SUPPLIED TEXT -
▼▼▼

DDR3, a type of DRAM technology, has several advantages over its DDR2 predecessor. Among the primary benefits is the ability to transfer input/output data at eight times the rate, while providing a 30% reduction in power consumption.
"We have leveraged our strength in innovation to develop the first 4-Gb DDR3, in leading the industry to higher DRAM densities," Kevin Lee, VP for technical marketing at Samsung Semiconductor, said in a statement.
By applying its dual-die package technology, Samsung said it can package two 16-GB modules in one dual-die package for a maximum of 32 GB, which is twice the capacity of products based on the previous highest chip density.
Samsung's latest technology operates at 1.35 volts and has a maximum speed of 1.6 Gbps. A 16-GB module, for example, can consume 40% less power than a 2-Gb DDR3 module because the higher density 50-nm technology uses half the number of chips, 32 versus 64.
Samsung plans to convert all its DRAM products to the 50-nm process. The company released its first product in September with the development of a 50-nm 2-Gb DDR3 DRAM. The company also offers 1-Gb DDR3 DRAM.
The number of PCs shipping with DDR3 system memory is expected to increase steadily. DDR3 is expected to account for 72% of the DRAM market in terms of units sold by 2011 from 29% this year, according to IDC.
The market, however, has been hit extremely hard by the economic downturn, which has caused a slump in the PC and consumer electronics market. Samsung this month reported its first-ever quarterly loss, because of a drop in sales of appliances, liquid crystal displays, and memory chips.

▲▲▲

STATED GOAL A - Format the rows, from their first line through the line containing "Tile 14 of 4", as a JSON list of strings with one string per line, skipping blank lines and leaving out the pictures.
The text and the rows are unrelated to each other.

LISTED RECORDS -
▼▼▼

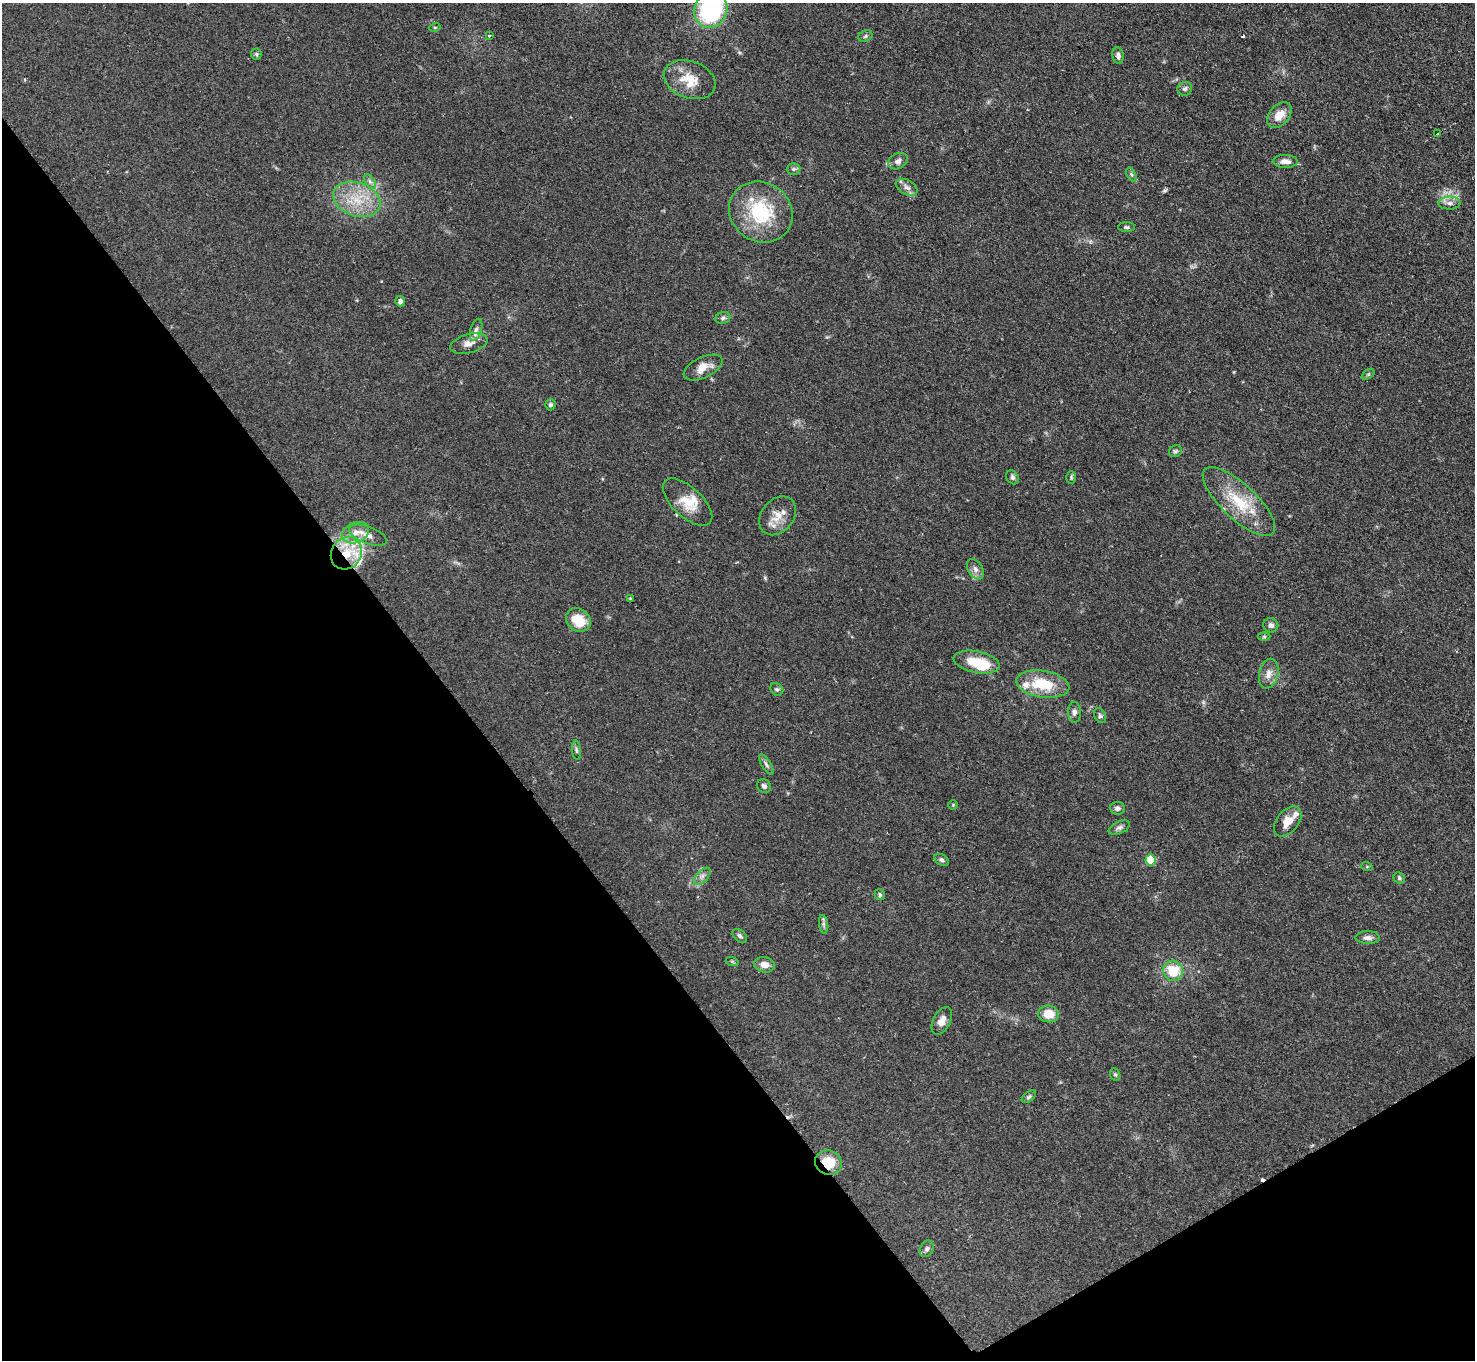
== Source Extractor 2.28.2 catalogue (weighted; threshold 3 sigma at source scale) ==
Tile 14 of 4 x 4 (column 2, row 4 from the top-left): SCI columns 1475-2947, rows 300-1657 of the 5895 x 5888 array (HDU 1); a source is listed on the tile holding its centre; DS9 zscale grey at full resolution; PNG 1477 x 1362 px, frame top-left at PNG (2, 3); each listed source drawn as its Kron ellipse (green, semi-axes under 4 px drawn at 4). Shown black and unused: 34% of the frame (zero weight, under 2 of 3 exposures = <1% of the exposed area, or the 3 px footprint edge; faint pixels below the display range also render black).
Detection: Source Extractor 2.28.2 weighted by HDU 2 'WHT'; one run over the whole footprint, this tile lists its part. Background 0.0825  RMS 0.0059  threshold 0.0266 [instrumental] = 3 sigma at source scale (4.5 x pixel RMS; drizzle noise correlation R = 1.50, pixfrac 1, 0.05/0.05 arcsec/px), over >= 5 px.
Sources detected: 82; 1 inside a brighter object's white glare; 2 cosmic-ray / hot-pixel residue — neither listed nor drawn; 7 inside a brighter listed object's ellipse — not listed separately; the other 72 listed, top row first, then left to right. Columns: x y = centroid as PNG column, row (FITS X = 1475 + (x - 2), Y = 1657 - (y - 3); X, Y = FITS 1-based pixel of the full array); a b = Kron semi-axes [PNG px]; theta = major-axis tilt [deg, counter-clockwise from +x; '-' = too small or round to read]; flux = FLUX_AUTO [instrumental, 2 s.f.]
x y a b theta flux
711 10 18 16 62 68
435 27 5 3 - 0.62
489 36 3 3 - 3.4
865 36 7 5 24 1.1
256 54 5 5 - 0.87
1118 56 8 5 -80 1.9
690 80 27 18 -20 14
1185 89 7 7 - 1.5
1279 115 15 10 48 8
1438 134 3 3 - 1.4
898 161 10 7 26 2.3
1285 161 12 6 -1 3.4
793 169 7 5 0 1.2
1131 174 7 4 -59 1.1
370 182 8 4 -58 1.5
907 187 11 7 -31 2.9
357 199 24 16 -19 18
1450 203 11 6 1 2.8
761 212 33 29 -33 37
1126 227 8 5 0 1.1
400 301 5 5 - 1.9
723 318 7 6 - 1.3
476 330 11 5 73 2.1
469 343 19 9 15 4.9
703 368 21 10 26 6.9
1368 374 7 4 37 0.88
550 405 5 5 - 1.3
1175 451 7 5 32 1.2
1012 477 7 5 -57 1.4
1071 478 6 5 - 0.86
687 502 31 15 -43 12
1239 502 47 17 -43 25
778 516 21 16 51 8.7
356 533 14 10 24 5.8
368 535 20 8 -21 5.3
346 553 17 15 51 15
975 569 11 7 -58 2.7
630 599 4 3 - 0.65
578 620 13 11 -38 13
1271 625 7 7 - 2
1264 637 6 4 0 0.75
977 662 23 11 -11 15
1269 674 15 9 77 5
1043 684 27 13 -9 21
777 689 7 5 -41 1.1
1074 712 10 6 -87 2.1
1100 716 8 5 -65 1.3
576 750 9 4 -84 1.1
766 764 11 4 -58 1.6
764 786 7 6 - 1.6
953 805 4 4 - 0.53
1117 808 7 6 - 1.8
1288 821 17 11 51 6.8
1119 828 11 6 25 1.9
942 860 8 5 -32 1.4
1150 860 5 5 - 24
1367 867 6 3 -19 0.57
702 876 10 5 45 2.2
1399 878 6 5 - 1
880 895 6 5 - 0.93
824 924 9 4 -81 1.5
740 936 8 5 -43 1.5
1368 938 12 6 -2 2.5
732 961 7 4 -19 0.69
764 965 10 7 -13 5
1173 971 10 10 - 16
1049 1014 10 8 -7 9.6
942 1021 15 8 62 4.6
1115 1075 6 5 - 0.9
1029 1097 8 5 37 1.1
828 1163 13 12 - 13
927 1249 9 6 62 1.7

▲▲▲

STATED GOAL B - In the text on DDR3 memory, at what voltage does Samsung's latest technology operate?

EXERCISE RESPONSE A -
[
  "== Source Extractor 2.28.2 catalogue (weighted; threshold 3 sigma at source scale) ==",
  "Tile 14 of 4 x 4 (column 2, row 4 from the top-left): SCI columns 1475-2947, rows 300-1657 of the 5895 x 5888 array (HDU 1); a source is listed on the tile holding its centre; DS9 zscale grey at full resolution; PNG 1477 x 1362 px, frame top-left at PNG (2, 3); each listed source drawn as its Kron ellipse (green, semi-axes under 4 px drawn at 4). Shown black and unused: 34% of the frame (zero weight, under 2 of 3 exposures = <1% of the exposed area, or the 3 px footprint edge; faint pixels below the display range also render black)."
]

EXERCISE RESPONSE B - 1.35 volts.